The last, Tokyo, years of the writer's life (1908-1912) are not only a period of rapid development artistic skill, but also the period of the most intensive work: during this time several stories, dozens of literary-critical and journalistic articles, hundreds of poems were written.

Some of this huge amount of works by Ishikawa Takuboku managed to be published. In addition, he worked as a proofreader in one of the capital's newspapers, was an employee of the editorial office of the literary magazine Pleiades. So, a year after his arrival in Tokyo, he had the opportunity to call his mother and wife; A little later, my father arrived. The financial situation of the family gradually became better - more precisely, it approached the subsistence level. But the half-starved life of previous years brought its terrible consequences - tuberculosis appeared in the family. First, the little son who was born in October 1910 died. This bereavement hastened the death of Ishikawa Takuboku himself. He died on April 13, 1912. A month before, already doomed, he buried his mother. Ishikawa Takuboku's second daughter was born two months after his death. A year later, she became an orphan - in May 1913, Setsuko, the wife of Ishikawa Takuboku, died.

April is called "Takuboku month" in Japanese. Every year on April 13, Japan celebrates his day of remembrance. Ishikawa Takuboku became the founder of the realistic direction in the form of a tank. And not only the founder - so far not a single Japanese poet has reached in tanka those peaks of realistic skill that were available to the genius Ishikawa Takuboku.

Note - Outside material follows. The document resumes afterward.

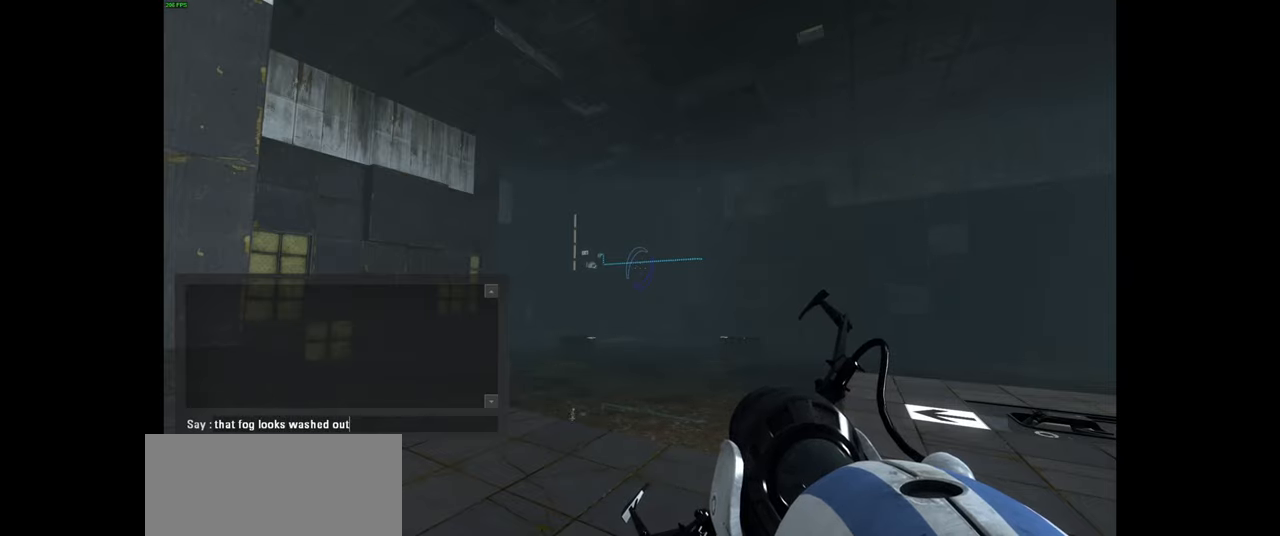
{"keys": [], "mouse": [], "events": []}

Ishikawa Takuboku's five-line style is distinguished by its extreme simplicity of expression and at the same time deep psychologism, the absence of the slightest deliberateness, and through this - some imperfection of the bill of form. A friend of Ishikawa Takuboku, the poet Wakayama Bokusui wrote: "Sometimes it seems that, having forgotten, he is talking to himself, as if he is taking a breath." In these “self-talks”, Ishikawa Takuboku quite often violated the canon p "yativirsha tanka (1st and 3rd lines - five syllables, 2nd, 4th and 5th - seven), reducing or, more often, The clumsiness, from a formal point of view, of some of the five lines of Ishikawa Takuboku is, of course, not due to a lack of artistic skill (in the collection Thirst, he proved the opposite). , philologist and poet of the 8th century: "... sincere human feelings- gentle, unequal and even unreasonable. And since poetry is something that describes feelings, it befits it to be in harmony with feelings, that is, to be uneven, angular and not smoothed.

But the main merit of Ishikawa Takuboku is not in the “deepening” of the form poetic miniature(in the triverses of the 17th-century poet Matsuo Basho there are also more significant "liberties") and not in the fact that in his tanka he began to widely use the words of lively, folk speech instead of book vocabulary. The innovation of Ishikawa Takuboku is, first of all, the decisive democratization of the content of the "short song". Many of the stamps of the medieval tank have already been abandoned by the romantics. But even in their works, the two main themes of the classical p "yativirsh remained the main ones: nature and love. In the Ishikawa Takuboku tank, these themes no longer dominate the others. The theme of his five-line poems is the most uniform, she knows neither sympathy nor restrictions.

Such a democratic content was characteristic of the poetic genre of haiku, which flourished in the 17th-18th centuries. So, we can say that Ishikawa Takuboku made a certain synthesis of the tanka form and the haiku genre.

Some works of Ishikawa Takuboku were translated into Ukrainian by G. Turkov and M. Fedorishin.